Вокруг нищета, горе. По обеим сторонам блестящей кавалькады – веселой и страшной – несчастная, измученная страна, убогая Русь. Нищая деревня, избы с вросшими в землю окнами, всполохнутое воронье над жалкой церквушкой. И над всем этим рваные, тоже какие-то нищие облака и ветер, рвущий с головы царя шляпу, а с самой дальней избы остатки соломенной крыши. А рядом с Петром и Елисаветой, с их искрящейся счастливой молодостью, нищие странники: старик с изжелта-седыми космами удивленно глядит на невиданное им еще за его долгую жизнь великолепие, с ним рядом женщина с посохом и сумой не смеет и глаз поднять на царя-батюшку. А царь-батюшка и его спутница скачут легкие и беззаботные. Все, что они видят вокруг – и испуганные глаза онемевших от неожиданности странников, и нищие крестьянские поля, и полуразрушенные избы, – все это так естественно, известно с детства, иначе и быть не может. Они и не думают обо всем этом, это существует помимо них. Все существует так, как должно существовать. Они поглощены быстрым бегом породистых коней, радостью предстоящей забавы. Они молоды, красивы, веселы. А убогие нищие, путь которых они случайно пересекли, останутся где-то позади и долго будут смотреть им вслед, и вороны еще долго не успокоятся, будут с карканьем кружить над церковной маковкой, над нищим людом.
Мирискусники изображали старину, счищая с нее весь тот слой грязи и крови, ценой которых была куплена красота Петербурга, Петергофа, Царского Села. Нельзя сказать, чтобы Серов не пытался осуществить такой эксперимент, но он был реалист, он находился в плену действительности, он видел действительность действительностью. Он с трудом приобщался к вкусам мирискусников. Работы Бенуа, Сомова, Бакста нравились ему, но самого его, как писал Бенуа, «не пленяет мечта о трогательном быте забытых мертвецов (как Сомова) или философские загадки истории (как Бакста)… Он весь захвачен личностями героев».
Бенуа, говоря здесь о Сомове и Баксте, умолчал о себе.
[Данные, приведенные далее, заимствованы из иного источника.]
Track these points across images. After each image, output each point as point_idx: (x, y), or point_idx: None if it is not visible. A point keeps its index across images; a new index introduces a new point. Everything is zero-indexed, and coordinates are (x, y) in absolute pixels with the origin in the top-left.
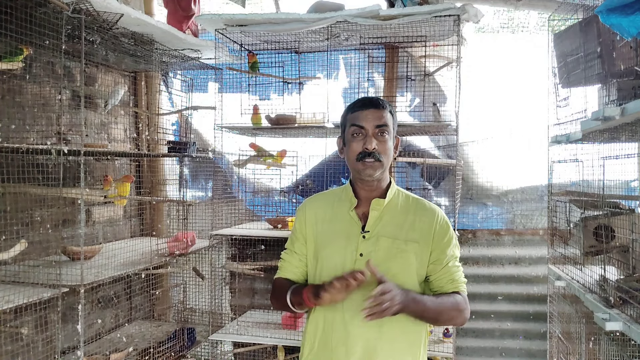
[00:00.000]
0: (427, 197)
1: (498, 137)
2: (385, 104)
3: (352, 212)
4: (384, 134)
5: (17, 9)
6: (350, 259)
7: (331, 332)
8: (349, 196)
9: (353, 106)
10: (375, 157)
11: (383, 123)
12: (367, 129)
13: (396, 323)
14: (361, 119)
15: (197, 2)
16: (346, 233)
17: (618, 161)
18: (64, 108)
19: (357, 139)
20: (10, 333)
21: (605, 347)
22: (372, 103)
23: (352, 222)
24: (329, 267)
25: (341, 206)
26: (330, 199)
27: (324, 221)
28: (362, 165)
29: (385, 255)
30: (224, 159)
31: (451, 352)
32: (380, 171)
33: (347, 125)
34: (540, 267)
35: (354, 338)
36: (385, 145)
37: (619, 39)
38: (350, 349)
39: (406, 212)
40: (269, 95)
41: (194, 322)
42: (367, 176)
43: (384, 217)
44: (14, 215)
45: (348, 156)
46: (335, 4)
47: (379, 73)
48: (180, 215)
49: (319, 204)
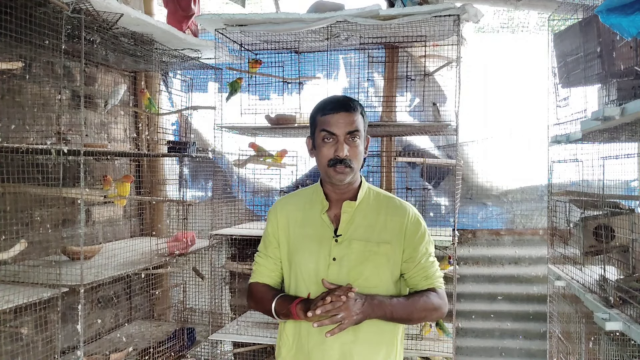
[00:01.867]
0: (427, 197)
1: (498, 137)
2: (357, 106)
3: (324, 215)
4: (355, 138)
5: (17, 9)
6: (323, 263)
7: (307, 335)
8: (319, 199)
9: (323, 108)
10: (347, 164)
11: (354, 129)
12: (338, 135)
13: (372, 325)
14: (332, 124)
15: (197, 2)
16: (318, 237)
17: (618, 161)
18: (64, 108)
19: (327, 145)
20: (10, 333)
21: (605, 347)
22: (344, 106)
23: (324, 225)
24: (302, 272)
25: (312, 209)
26: (301, 200)
27: (295, 224)
28: (333, 171)
29: (357, 258)
30: (224, 159)
31: (451, 352)
32: (350, 176)
33: (317, 128)
34: (540, 267)
35: (330, 342)
36: (356, 150)
37: (619, 38)
38: (326, 352)
39: (377, 212)
40: (269, 95)
41: (194, 322)
42: (338, 181)
43: (356, 220)
44: (13, 215)
45: (319, 160)
46: (335, 4)
47: (379, 73)
48: (180, 215)
49: (291, 207)
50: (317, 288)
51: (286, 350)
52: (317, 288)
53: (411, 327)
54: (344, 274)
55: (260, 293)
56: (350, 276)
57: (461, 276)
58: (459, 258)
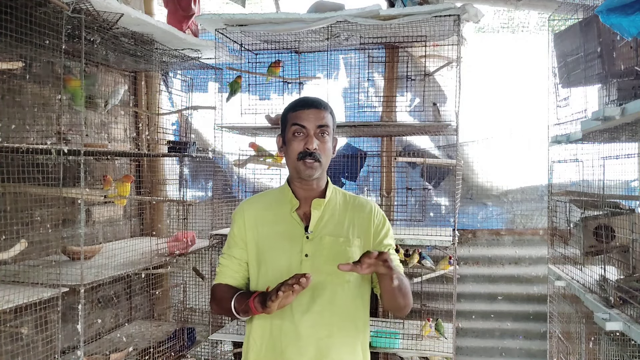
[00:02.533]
0: (427, 197)
1: (498, 137)
2: (327, 105)
3: (294, 213)
4: (324, 134)
5: (17, 9)
6: (295, 260)
7: (280, 334)
8: (288, 197)
9: (295, 105)
10: (316, 158)
11: (324, 123)
12: (308, 129)
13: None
14: (303, 118)
15: (197, 2)
16: (289, 235)
17: (618, 161)
18: (64, 108)
19: (298, 138)
20: (10, 333)
21: (605, 347)
22: (314, 103)
23: (295, 223)
24: (274, 269)
25: (281, 208)
26: (268, 200)
27: (264, 224)
28: (302, 164)
29: (329, 253)
30: (224, 159)
31: (451, 352)
32: (319, 171)
33: (288, 124)
34: (540, 267)
35: (305, 338)
36: (325, 145)
37: (619, 38)
38: (302, 349)
39: (345, 209)
40: (269, 95)
41: (194, 322)
42: (307, 176)
43: (325, 216)
44: (14, 215)
45: (288, 155)
46: (335, 4)
47: (379, 73)
48: (180, 215)
49: (258, 207)
50: None
51: (255, 353)
52: None
53: (411, 327)
54: (317, 270)
55: (221, 293)
56: (323, 272)
57: (461, 276)
58: (459, 258)
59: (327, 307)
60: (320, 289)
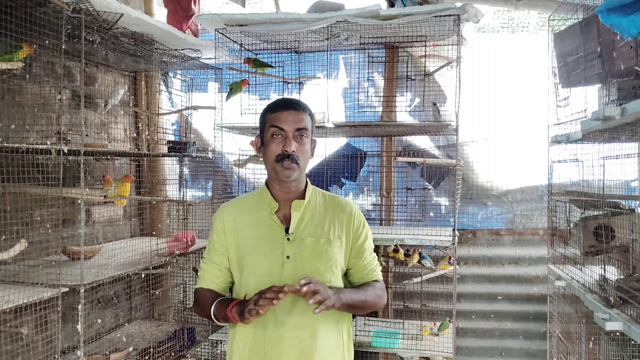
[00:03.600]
0: (427, 197)
1: (498, 137)
2: (306, 107)
3: (274, 215)
4: (302, 136)
5: (17, 9)
6: (277, 262)
7: (263, 337)
8: (267, 200)
9: (274, 107)
10: (294, 159)
11: (303, 126)
12: (287, 131)
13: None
14: (282, 120)
15: (197, 2)
16: (270, 237)
17: (618, 161)
18: (64, 108)
19: (276, 140)
20: (10, 333)
21: (605, 347)
22: (293, 105)
23: (275, 225)
24: (255, 272)
25: (261, 211)
26: (247, 204)
27: (244, 227)
28: (280, 167)
29: (311, 255)
30: (224, 159)
31: (451, 352)
32: (297, 173)
33: (267, 125)
34: (540, 267)
35: (288, 341)
36: (303, 147)
37: (619, 38)
38: (285, 351)
39: (325, 209)
40: (269, 95)
41: (194, 322)
42: (285, 177)
43: (306, 218)
44: (13, 215)
45: (266, 157)
46: (335, 4)
47: (379, 73)
48: (180, 215)
49: (237, 211)
50: None
51: (238, 356)
52: None
53: (411, 327)
54: (299, 271)
55: (202, 298)
56: (306, 272)
57: (461, 276)
58: (459, 258)
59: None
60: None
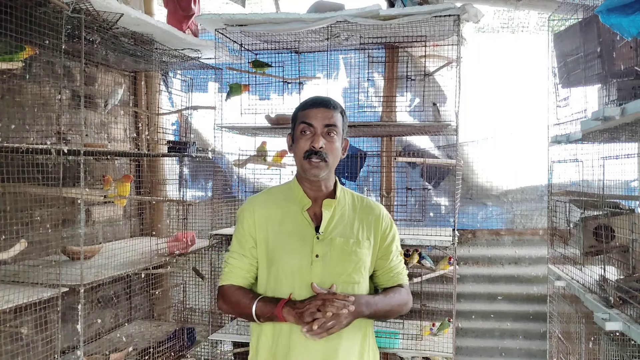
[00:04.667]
0: (427, 197)
1: (498, 137)
2: (337, 105)
3: (305, 212)
4: (331, 133)
5: (17, 9)
6: (306, 260)
7: (289, 332)
8: (298, 196)
9: (305, 104)
10: (322, 157)
11: (332, 123)
12: (315, 127)
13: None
14: (311, 117)
15: (197, 2)
16: (300, 234)
17: (618, 161)
18: (64, 108)
19: (305, 137)
20: (10, 333)
21: (605, 347)
22: (323, 102)
23: (305, 223)
24: (284, 269)
25: (291, 206)
26: (276, 198)
27: (274, 222)
28: (308, 164)
29: (340, 255)
30: (224, 159)
31: (451, 352)
32: (325, 171)
33: (297, 122)
34: (540, 267)
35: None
36: (332, 145)
37: (619, 39)
38: (310, 349)
39: (354, 210)
40: (269, 95)
41: (194, 322)
42: (313, 176)
43: (336, 217)
44: (13, 215)
45: (296, 153)
46: (335, 4)
47: (379, 73)
48: (180, 215)
49: (267, 204)
50: (300, 285)
51: (265, 351)
52: (300, 285)
53: (411, 327)
54: (328, 271)
55: (235, 296)
56: (335, 273)
57: (461, 276)
58: (459, 258)
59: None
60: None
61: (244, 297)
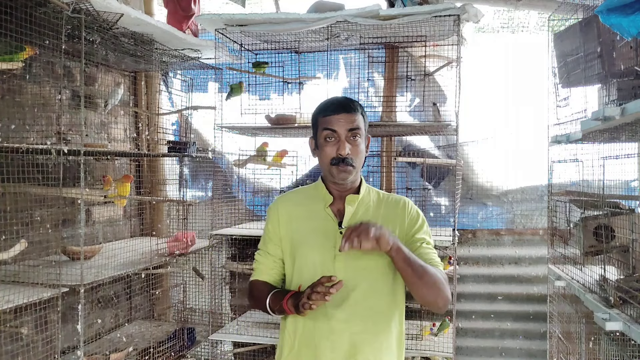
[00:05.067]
0: (427, 197)
1: (498, 137)
2: (357, 106)
3: (328, 209)
4: (356, 137)
5: (17, 9)
6: (329, 255)
7: (313, 328)
8: (322, 194)
9: (325, 109)
10: (349, 163)
11: (355, 126)
12: (339, 134)
13: (380, 316)
14: (333, 123)
15: (197, 2)
16: (323, 230)
17: (618, 161)
18: (64, 108)
19: (330, 144)
20: (10, 333)
21: (605, 347)
22: (344, 106)
23: (328, 218)
24: (307, 264)
25: (315, 203)
26: (302, 196)
27: (298, 219)
28: (336, 170)
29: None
30: (224, 159)
31: (451, 352)
32: (353, 174)
33: (319, 128)
34: (540, 267)
35: (339, 332)
36: (357, 148)
37: (619, 39)
38: (335, 343)
39: (378, 206)
40: (269, 95)
41: (194, 322)
42: (341, 180)
43: (359, 212)
44: (14, 215)
45: (321, 159)
46: (335, 4)
47: (379, 73)
48: (180, 215)
49: (292, 202)
50: None
51: (288, 349)
52: None
53: (411, 327)
54: (351, 266)
55: (257, 291)
56: (358, 267)
57: (461, 276)
58: (459, 258)
59: (360, 302)
60: (354, 284)
61: (263, 291)
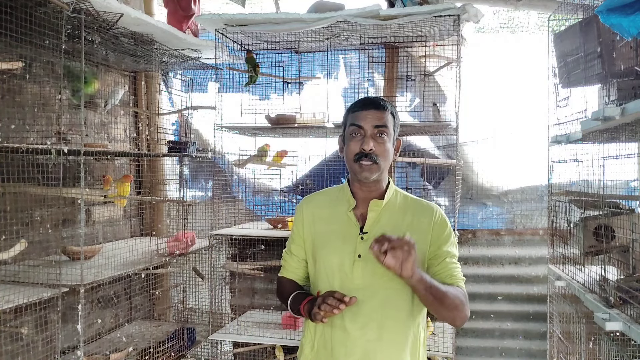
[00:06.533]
0: (427, 197)
1: (498, 137)
2: (387, 105)
3: (350, 212)
4: (382, 135)
5: (17, 9)
6: (348, 260)
7: (331, 332)
8: (346, 197)
9: (354, 106)
10: (372, 159)
11: (382, 124)
12: (365, 129)
13: (397, 325)
14: (360, 118)
15: (197, 2)
16: (344, 234)
17: (618, 161)
18: (64, 108)
19: (355, 139)
20: (10, 333)
21: (605, 347)
22: (373, 103)
23: (350, 223)
24: (326, 267)
25: (339, 206)
26: (327, 198)
27: (321, 221)
28: (358, 167)
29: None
30: (224, 159)
31: (451, 352)
32: (377, 173)
33: (347, 124)
34: (540, 267)
35: (354, 339)
36: (383, 146)
37: (619, 39)
38: (349, 349)
39: (404, 212)
40: (269, 95)
41: (194, 322)
42: (364, 178)
43: (382, 218)
44: (14, 215)
45: (346, 156)
46: (335, 4)
47: (379, 73)
48: (180, 215)
49: (317, 204)
50: (340, 284)
51: (309, 347)
52: (340, 284)
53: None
54: (369, 271)
55: (282, 288)
56: (376, 274)
57: None
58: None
59: (378, 310)
60: (372, 291)
61: (287, 290)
Его взгляд на историю довольно верно определил Философов. «У тебя, – писал он Бенуа, – к истории отношение всегда было физиологическим. Ты любишь быт, интимность, эстетику истории, архитектура же ее, ее связь с прошлым и настоящим тебя не интересует». Бенуа увлекла мысль привить Серову свои взгляды на искусство и на историю, как он привил их Лансере или Остроумовой, с которыми занимался в Париже разглядыванием старых фолиантов в библиотеках или у букинистов. Это была жизнь в мире реминисценций, главным образом литературных и художественных. Жизнь для Бенуа ограничивалась старой архитектурой и парком Версаля. Бенуа интересовало прошлое не таким, каким оно было в действительности, а его, Бенуа, впечатление от чтения книг, изучения произведений искусства. Это был только кусочек правды. Для Лансере и Остроумовой школа Бенуа была, безусловно, полезна. Но Серова, которого все же захватил «быт мертвецов», интересовала вся правда, во всей ее полноте, во всех ее противоречиях, где, как в трагедиях Шекспира, соседствует комическое и трагическое, веселье и горе, богатство и нищета, самовластье и бесправие.